D'un côté, la pire attaque de la Ligue nationale. De l'autre, la possibilité de mettre dans les pattes de cette attaque un gardien qui est dominant depuis trois mois.

Mis à jour le 9 mars 2019
GUILLAUME LEFRANÇOIS LA PRESSE

À première vue, le pari pris par Claude Julien semblait destiné à réussir. Même si la défaite de jeudi à San Jose a fait mal en raison d'un effort collectif convaincant, une victoire hier à Anaheim aurait tout de même permis au Canadien de rentrer de la Californie avec quatre points sur une possibilité de six. Et contre des Ducks d'Anaheim qui n'avaient gagné que 7 de leurs 33 matchs précédents, ces mêmes Ducks qui étaient si désorganisés à Montréal il y a un mois, comment prévoir un tel résultat?

Ce résultat, c'est une gênante défaite de 8-2 aux mains de - répétons-le - la pire attaque de la LNH. Une attaque qui ne marquait que 2,18 buts par match avant le festin d'hier.

« Ça fait un peu plus mal cette fois, a admis Shea Weber. Au moins, on a du temps pour digérer ça et on pourra travailler en vue de mardi. »

« Ce n'était évidemment pas suffisant comme effort.

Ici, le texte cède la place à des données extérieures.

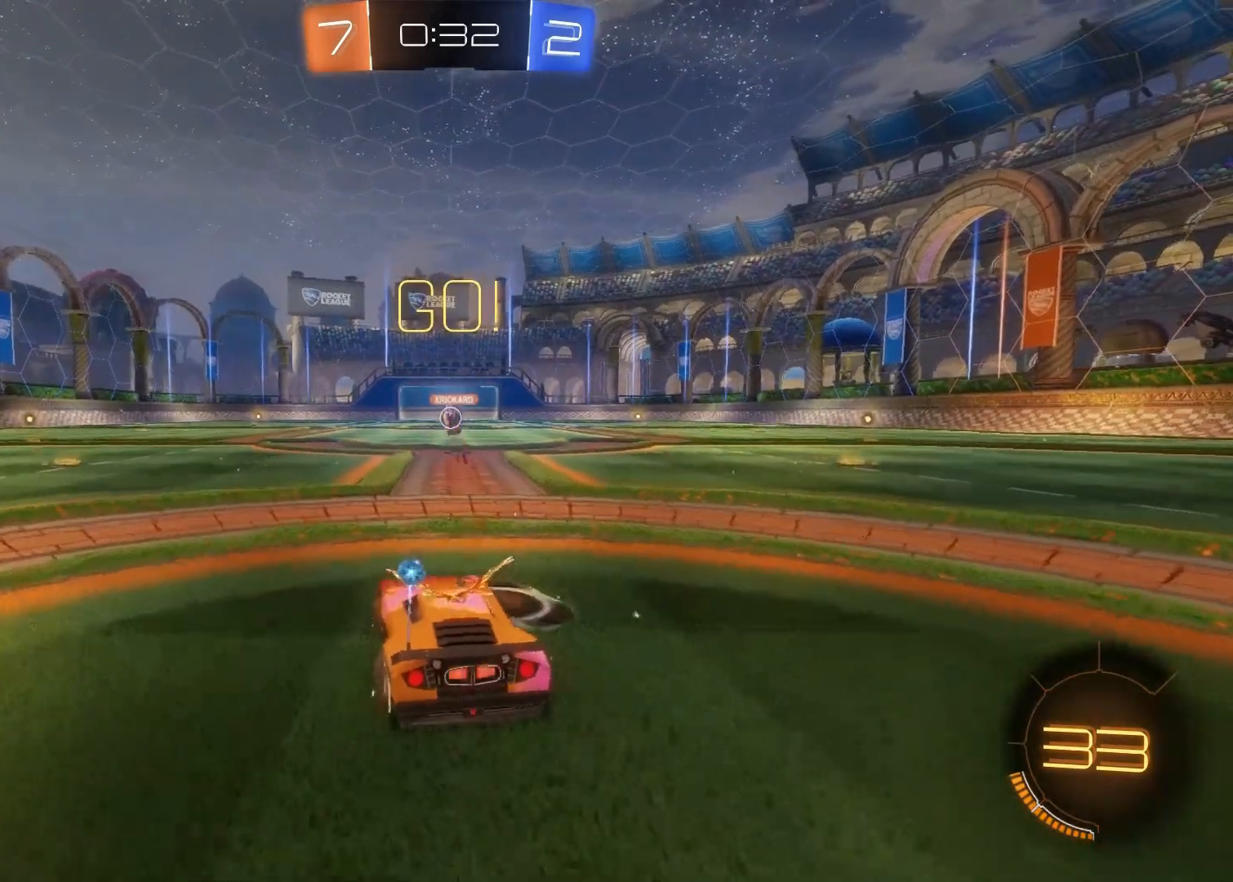
{"buttons": ["L2"], "left_stick": "center", "right_stick": "center", "events": [[67, "R2", "up"]]}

J'espère qu'on aura oublié cette défaite mardi. »

- Shea Weber

Comme la veille à San Jose, le Tricolore a été victime d'une défaillance du gardien en début de match, quand Daniel Sprong a ouvert la marque sur un tir du côté du bloqueur, le genre de tir que Price arrêtera 22 fois sur 23 (on vous laisse calculer le pourcentage que ça donne).

Mais les erreurs de couverture, les mauvais changements et, évidemment, les beaux jeux des meilleurs éléments des Ducks ont réellement torpillé le CH. Car en se rapprochant à 2-1 sur le but de Paul Byron, puis à 3-2 sur celui de Weber, les Montréalais s'étaient bel et bien remis du cadeau accordé par le gardien dès le départ.

Mais comme on l'a vu à quelques reprises cette saison, toujours sur la route (souvenez-vous d'Edmonton, du New Jersey et du Minnesota), la proverbiale chaîne a débarqué. Seulement, c'est un peu plus troublant quand ça survient contre un adversaire qui connaît tant de difficultés, avec votre gardien numéro 1 bien reposé devant le filet.

« C'est aux entraîneurs de décider qui joue quand et c'est à nous de fournir le même effort, peu importe les circonstances », a rappelé Weber.

« Les Ducks sont peut-être une équipe plus faible au classement, mais si vous regardez leurs derniers matchs, ils sont bien meilleurs que l'équipe qu'on a vue à Montréal. Mais si on avait joué comme on en est capables, on aurait pu avoir un meilleur résultat. »

- Shea Weber

Peut-être la seule bonne nouvelle de la soirée pour le Canadien : les rivaux directs dans la course aux séries éliminatoires ont eux aussi ralenti. Comme le Canadien, les Hurricanes de la Caroline ont également subi une bastonnade hier. Ils l'ont certes subie à domicile, mais ils accueillaient les puissants Jets de Winnipeg, qui sont bien capables d'en donner, des bastonnades.

Le Canadien peut aussi se consoler à l'idée que les longs voyages sont chose du passé. Il reste un seul voyage de deux matchs cette saison, un difficile périple Columbus-Winnipeg. Du reste, ce sera toujours un match à la fois à l'étranger, de quoi aider cette équipe qui perd de son lustre loin de la maison.

Regardez les victoires à l'étranger en 2019 : Los Angeles, New York (Rangers), Detroit, Columbus (avant la vague de transactions) et Detroit. Pas exactement la crème de la crème... Et si séries il y a, le CH ne pourra pas s'en tirer en gagnant seulement à la maison.